アマゾンプライムってやっぱコスパのいいサービスだよなぁ。
合わせ鏡のような演技合戦
別の記事でも語ったが、ロバートデニーロとアルパチーノが出ていた「ゴッドファーザーpart2」は映画史上でもベスト10には入るほどの名作だ。
ゴッドファーザーでは若き日のドン・コルレオーネをロバート・デニーロが、元ゴッドファーザーでもある息子のマイケル・コルレオーネをアル・パチーノが見事に演じていた。
ただしその時共演はなかったので、このヒートでの共演が初となる。
中盤、二人が向き合って語り合うシーンがあったのだが、やはり良かった。
二人とも画面に映っているだけで映える。ハリウッド歴代5本の指に入るであろう名優の競演にふさわしいものであった。
ゴッドファーザーの時でもそうだったが、二人が合わせ鏡のような人物たちを見事に演じ切っていたと思う。
ロバート・デニーロは天才的な犯罪者で、完璧な犯罪をするがその代わり家族や愛する者を持たない。でもどこかでそういった愛すべき者を求めている。
アル・パチーノは狂気的な刑事で、仕事に熱中しすぎて二度離婚していて、今三度目の離婚の危機に陥っている。
対照的だがどこか似ている二人だと言え、そういったそれぞれのキャラクターの内面をセリフ以上に演義で表現しているのは見事と言わざるを得ない。
愛すべき者のそばにはいられない
デニーロの役もパチーノの役も、結局は愛すべき人たちのそばにはいられない役どころだった。

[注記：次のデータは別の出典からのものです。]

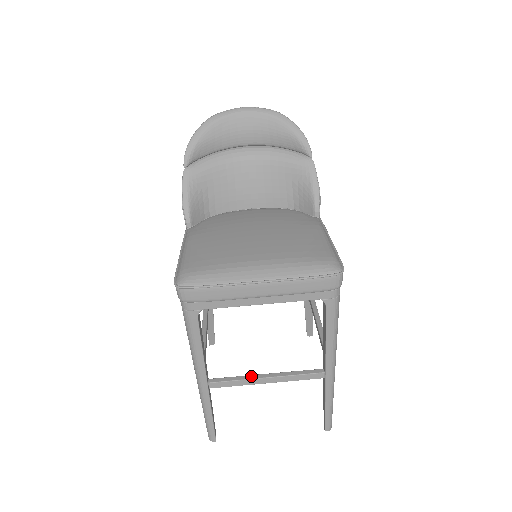
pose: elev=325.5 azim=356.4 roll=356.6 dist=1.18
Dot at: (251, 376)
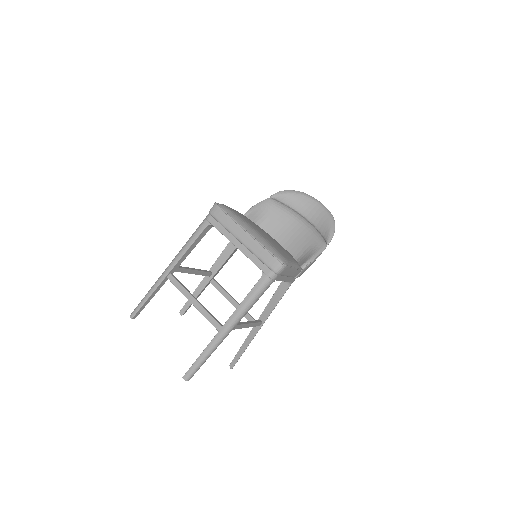
Dot at: occluded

ハリウッド映画は愛こそ全てなところもあるのだが、この映画では全然そうはならず、どちらも愛情よりも別な何かをとった形になった。その何かってなんだろう?生きざまとか美学とか、そういった者なんだろうなぁと思う。
構成の妙もあるが、デニーロが最期に裏切り者を始末しようとしなければ恋人と二人で高飛びが成功していただろうに。不思議なのは許されざる犯罪者であるデニーロに、いつのまにか肩入れしたくなるようになっていることだ。見ているとそのまま高飛びに成功して欲しくなる。
だが、悪は裁かれねばならない。
それは物語の鉄則だ。
悲しいほどに現実では悪が裁かれない。
薬物を使った芸能人はいつも逮捕されているが、その元締めが捕まったというような話はあまり聞かない。ただ報道されないだけかも知れないが。

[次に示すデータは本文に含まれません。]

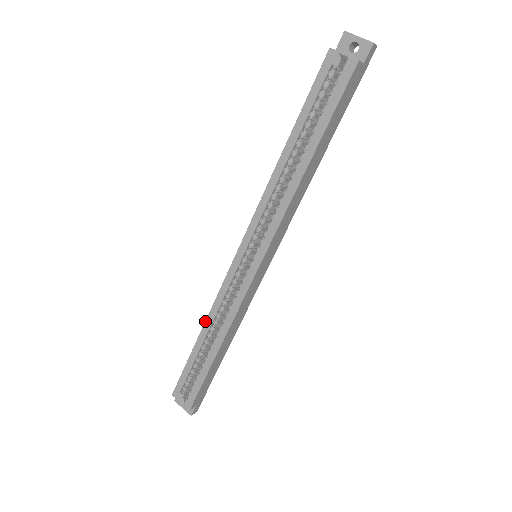
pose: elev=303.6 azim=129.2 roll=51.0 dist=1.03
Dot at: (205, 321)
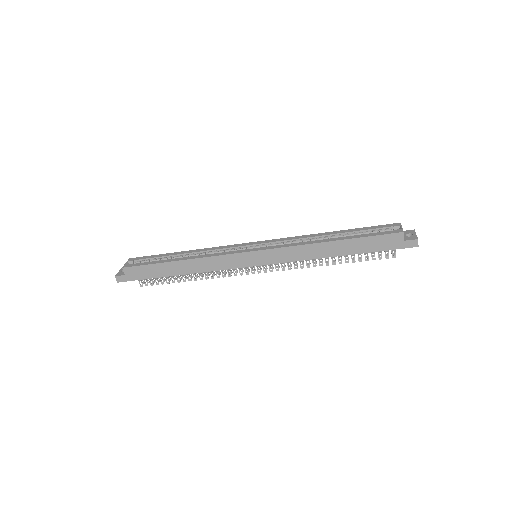
Dot at: (197, 249)
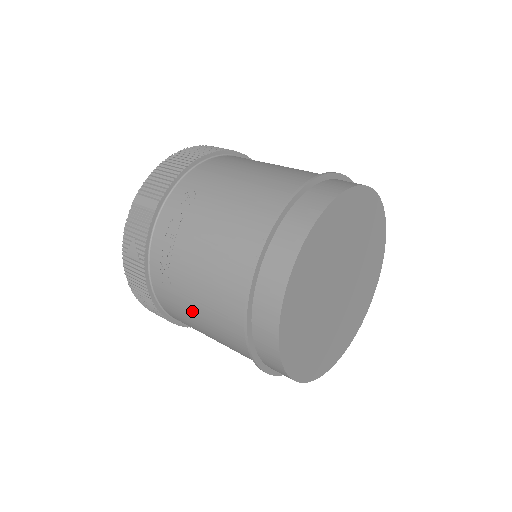
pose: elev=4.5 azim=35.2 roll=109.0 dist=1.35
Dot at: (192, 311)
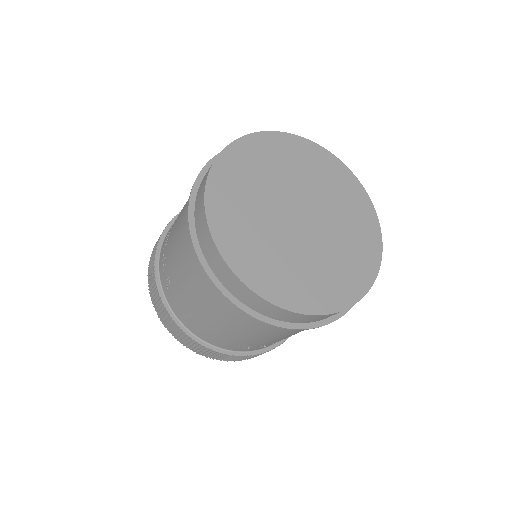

あるいは過労死者を出すような会社の社長が国会議員になっていたりする。
物語というのは現実のアンチテーゼでならなければならないとも思う。
良い結末を迎えられるのは、正しい者が報われるのは物語の特権だ。
だからヒートのラストもあれでよかったのだと思う。
あれ以上ない終わり方だ。
今年中にはやりたいと思っている、「続おすすめ映画ベスト200」という記事にはこの映画の存在は外せない。